Nach einem Turn mit der Karo 8 ging Miles mit seinen gesamten restlichen Chips All-in. Nach einer einminütigen Bedenkzeit callte Cynn erneut. Die Karten wurden aufgedeckt, womit Miles’ Schicksal am Pokertisch besiegelt war. Die Pik 4 im River hatte keinerlei Auswirkung mehr, während Cynn und seine in weiße Shirts mit dem Aufdruck “Welcome to Cynn City” gekleideten Anhänger in lauten Jubel ausbrachen. Der frischgekürte Weltmeister sagte nach seinem Triumph:

“Hier zu gewinnen; das ist etwas, von dem man träumt, was aber eigentlich nie in Erfüllung geht. Ich bin absolut überwältig. Ich denke, dass ich das Preisgeld gar nicht brauche, um glücklich zu sein, aber natürlich macht es alles sehr viel einfacher. Es gibt einiges, was ich nun für mich, meine Familie und besonders meine Eltern tun kann. Der Sieg wird mein Leben definitiv verändern.”

Miles und Cynn bisher nicht als Top-Spieler aufgefallen

Tony Miles

Tony Miles – der faire Verlierer des Duells (Bild: wsop)

John Cynn gehörte bis zu diesem Wochenende nicht zur ersten Garde der Profispieler. Mit einer gesamten Preisgeldsumme von 944.786 US-Dollar rangierte der 34-Jährige aus Indianapolis auf der All-time-Geldrangliste bis zum Main Event lediglich auf Rang 1.919.

Sein weitaus bestes Ergebnis erspielte Cynn beim Main Event der WSOP 2016, als er mit Platz 11 knapp am Final Table vorbei schrammte und dafür 650.000 US-Dollar einstrich. Die Poker-Weltmeisterschaft in Las Vegas scheint nach seinem jetzigen Mega-Erfolg ein gutes Pflaster für den Spieler zu sein. Neben Preisgeld und Bracelet hat er nach dem Sieg seinen Platz in der Ruhmesgeschichte des Pokerns jedenfalls sicher.

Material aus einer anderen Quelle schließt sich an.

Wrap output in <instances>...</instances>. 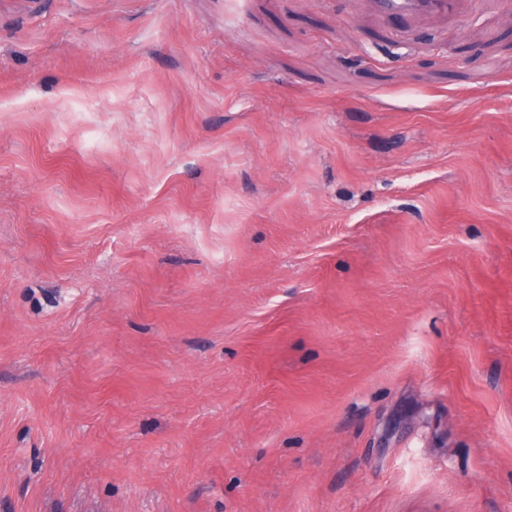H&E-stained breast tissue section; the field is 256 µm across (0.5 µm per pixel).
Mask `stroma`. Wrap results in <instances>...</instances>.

Auch für den 33-jährigen Tony Miles ist es der mit Abstand größte Erfolg seiner Karriere. Der seit 2011 aktive Pokerprofi gewann bis zum Main Event lediglich 54.000 US-Dollar, wobei ihm der dritte Platz bei $ 300 No Limit Hold’em WPT Regional Event in Jacksonville 2011 mit 18.000 US-Dollar das höchste Preisgeld bescherte. Bei der diesjährigen WSOP lief es für den Spieler bereits vorher besser, denn beim $ 570 No Limit Hold’em erreichte er den zehnten Platz und strich dafür 10.724 US-Dollar ein. Der zweite Platz beim Main Event bildet für ihn damit sicher den krönenden Abschluss der diesjährigen WSOP in Las Vegas.